## YOUR GOAL
Could you retype exactly the lines running from the line with "Všechny doplňky jsou vyrobeny z" to the end of the data, both included, and nothing else?

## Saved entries
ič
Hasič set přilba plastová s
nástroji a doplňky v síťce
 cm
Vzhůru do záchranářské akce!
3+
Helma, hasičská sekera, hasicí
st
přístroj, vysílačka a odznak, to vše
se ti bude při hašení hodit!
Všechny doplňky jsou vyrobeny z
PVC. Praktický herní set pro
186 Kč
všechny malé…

## EXERCISE ANSWER
Všechny doplňky jsou vyrobeny z
PVC. Praktický herní set pro
186 Kč
všechny malé…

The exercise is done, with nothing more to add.